-- Input follows --
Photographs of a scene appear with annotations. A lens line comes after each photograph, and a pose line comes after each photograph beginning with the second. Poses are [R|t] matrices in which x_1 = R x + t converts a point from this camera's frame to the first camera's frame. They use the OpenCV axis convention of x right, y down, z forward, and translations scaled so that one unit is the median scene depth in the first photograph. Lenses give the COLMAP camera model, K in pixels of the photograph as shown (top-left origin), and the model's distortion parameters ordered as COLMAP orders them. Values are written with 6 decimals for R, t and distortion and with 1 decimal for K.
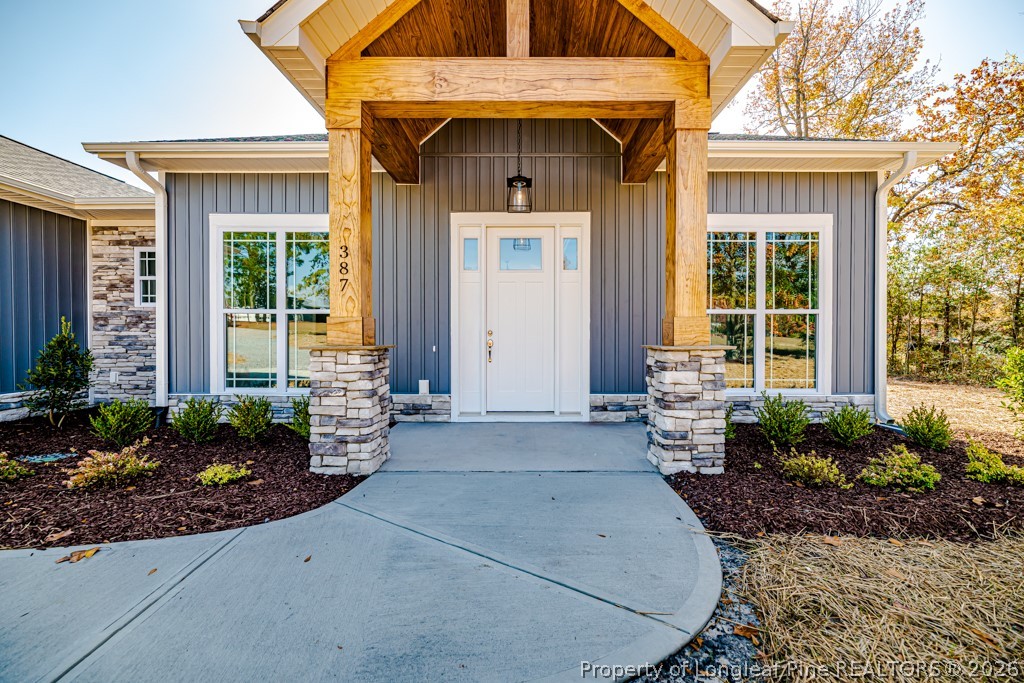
lens RADIAL K [[408.0, 0, 515.1], [0, 408.0, 340.2], [0, 0, 1]] dist [-0.001124, -0.000092]
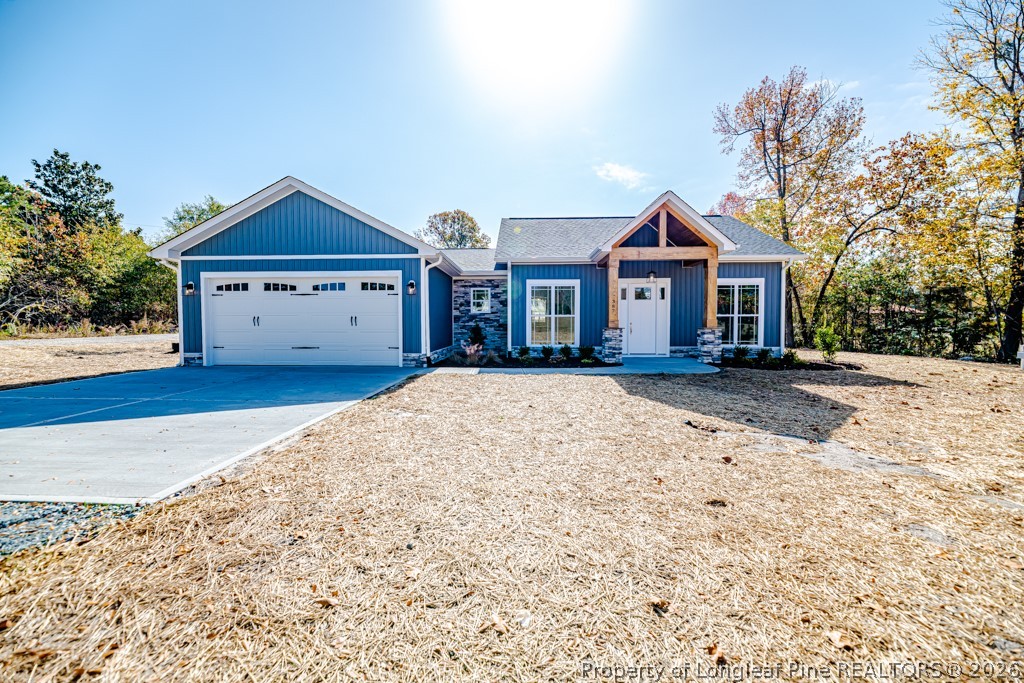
lens RADIAL K [[408.0, 0, 492.1], [0, 408.0, 333.6], [0, 0, 1]] dist [-0.001124, -0.000092]
pose [[0.998980, -0.001866, -0.045124, -0.828504], [0.002460, 0.999911, 0.013109, 0.010184], [0.045096, -0.013206, 0.998895, -1.652827]]
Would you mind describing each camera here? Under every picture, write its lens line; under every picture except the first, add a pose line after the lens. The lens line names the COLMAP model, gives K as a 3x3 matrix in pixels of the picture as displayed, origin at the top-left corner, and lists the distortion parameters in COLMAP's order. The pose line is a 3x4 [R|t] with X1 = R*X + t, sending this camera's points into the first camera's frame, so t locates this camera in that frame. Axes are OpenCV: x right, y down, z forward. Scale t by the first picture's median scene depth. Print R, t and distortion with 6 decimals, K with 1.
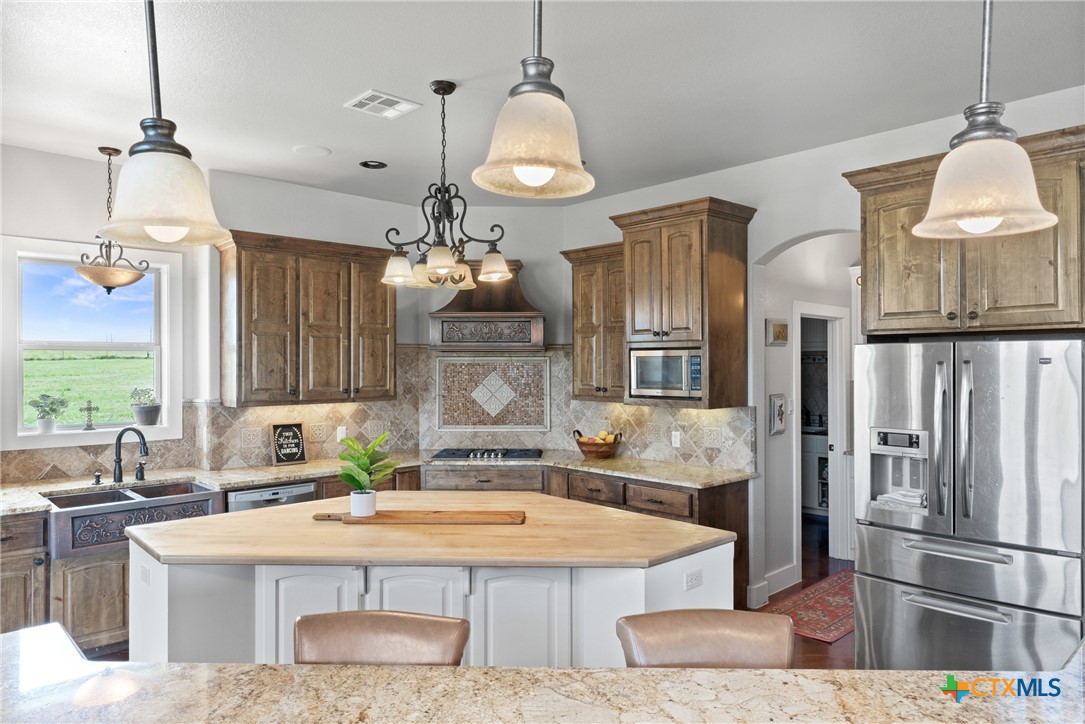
lens RADIAL K [[706.3, 0, 544.4], [0, 706.3, 366.3], [0, 0, 1]] dist [0.004593, 0.001785]
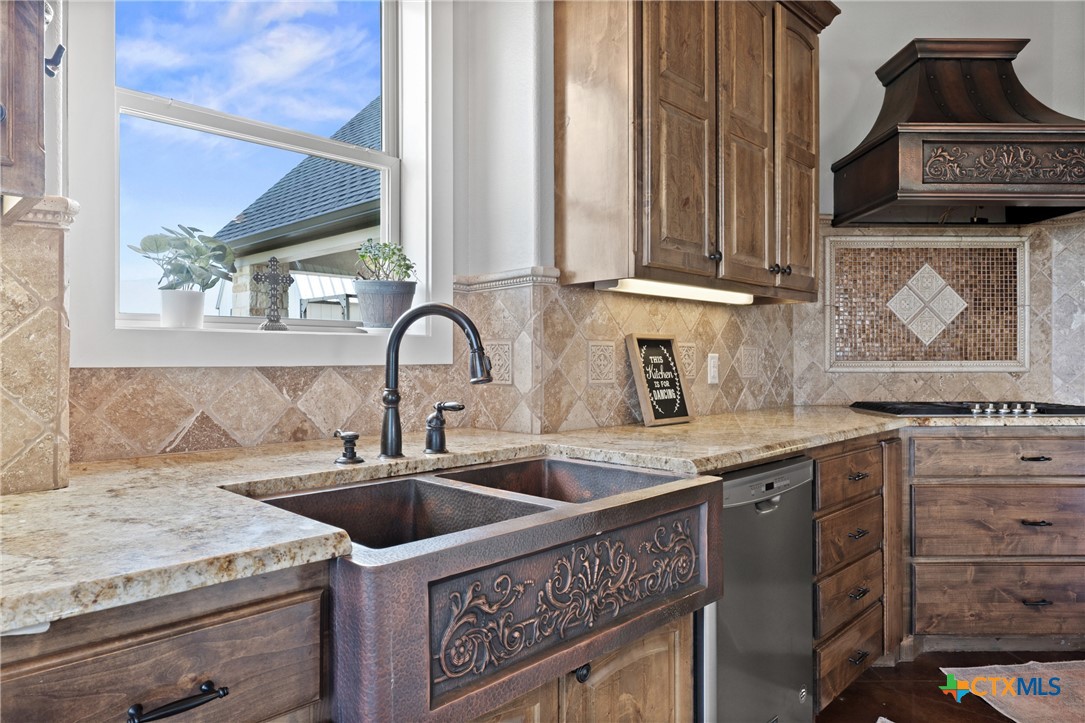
lens RADIAL K [[706.3, 0, 540.5], [0, 706.3, 356.4], [0, 0, 1]] dist [0.004593, 0.001785]
pose [[0.999017, 0.000785, 0.044327, -0.483133], [-0.000604, 0.999991, -0.004114, 0.100616], [-0.044330, 0.004083, 0.999009, 0.563093]]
-- Input concluded --
-- Aim of the exercise --
Copy all the records above line for line, without any change, and omit the pictures from your copy.

-- Result of the task --
Photographs of a scene appear with annotations. A lens line comes after each photograph, and a pose line comes after each photograph beginning with the second. Poses are [R|t] matrices in which x_1 = R x + t converts a point from this camera's frame to the first camera's frame. They use the OpenCV axis convention of x right, y down, z forward, and translations scaled so that one unit is the median scene depth in the first photograph. Lenses give the COLMAP camera model, K in pixels of the photograph as shown (top-left origin), and the model's distortion parameters ordered as COLMAP orders them. Values are written with 6 decimals for R, t and distortion and with 1 decimal for K.
lens RADIAL K [[408.0, 0, 515.1], [0, 408.0, 340.2], [0, 0, 1]] dist [-0.001124, -0.000092]
lens RADIAL K [[408.0, 0, 492.1], [0, 408.0, 333.6], [0, 0, 1]] dist [-0.001124, -0.000092]
pose [[0.998980, -0.001866, -0.045124, -0.828504], [0.002460, 0.999911, 0.013109, 0.010184], [0.045096, -0.013206, 0.998895, -1.652827]]
Would you mind describing each camera here? Under every picture, write its lens line; under every picture except the first, add a pose line after the lens. The lens line names the COLMAP model, gives K as a 3x3 matrix in pixels of the picture as displayed, origin at the top-left corner, and lists the distortion parameters in COLMAP's order. The pose line is a 3x4 [R|t] with X1 = R*X + t, sending this camera's points into the first camera's frame, so t locates this camera in that frame. Axes are OpenCV: x right, y down, z forward. Scale t by the first picture's median scene depth. Print R, t and distortion with 6 decimals, K with 1.
lens RADIAL K [[706.3, 0, 544.4], [0, 706.3, 366.3], [0, 0, 1]] dist [0.004593, 0.001785]
lens RADIAL K [[706.3, 0, 540.5], [0, 706.3, 356.4], [0, 0, 1]] dist [0.004593, 0.001785]
pose [[0.999017, 0.000785, 0.044327, -0.483133], [-0.000604, 0.999991, -0.004114, 0.100616], [-0.044330, 0.004083, 0.999009, 0.563093]]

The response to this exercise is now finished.